I only have the information you provided above, in your fdisk report.
Quote:
I don't understand how you arrived at 512-byte sectors.
  1. Mass storage (a.k.a. "hard drives") that use fixed block architectures use either 512-byte or 4096-byte sector sizes. The vast majority use 512-byte, as 4096 is actually very new.
  2. You told us your device was 240 GB.
  3. Your report above shows 468,862,128 sectors.

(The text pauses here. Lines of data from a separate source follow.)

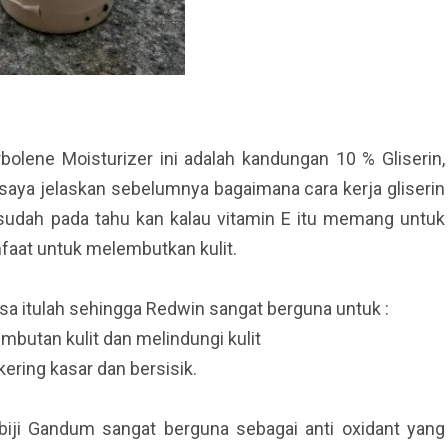
olene Moisturizer ini adalah kandungan 10 % Gliserin,
h saya jelaskan sebelumnya bagaimana cara kerja gliserin
 sudah pada tahu kan kalau vitamin E itu memang untuk
nfaat untuk melembutkan kulit.
sa itulah sehingga Redwin sangat berguna untuk :
utan kulit dan melindungi kulit
ring kasar dan bersisik.
 biji Gandum sangat berguna sebagai anti oxidant yang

Multiplied by 512, that's 240,057,409,536 bytes.
  4. Drive manufactures use "marketing" sizes, which is 1,000 for Kilo, 1,000,000 for Mega, 1,000,000,000 for Giga, etc. None have ever used 1,024 for their math.
Quote:
Am I right to assume you were referring to partition 2 that corresponds to id #2? If yes, shouldn't I start on Cylinder 9118 and not 9119?
Cylinder 9118 is in use by partition #1. It ends in the middle of Cylinder 9118, at Head 40 / Sector 10. Starting at the beginning of Cylinder 9118 would cause an overlay between your two partitions.

Quote:
Using C/H/S method, shouldn't the starting values be 9118 /40 /11?
I recommended starting at a cylinder boundary, as I explained above.
Quote:

If using LBA method, how did you arrive at sector
146496735?
Per your report, each cylinder is 16,605 sectors long. I'd recommended starting at the beginning (Head 0 / Sector 1) of the next available cylinder, 9119.


Quote:
Your job title at OpenBSD should be "official ambassador".
Thank you, but I'm not a member of the Project, I'm just a user. And this site is entirely unofficial.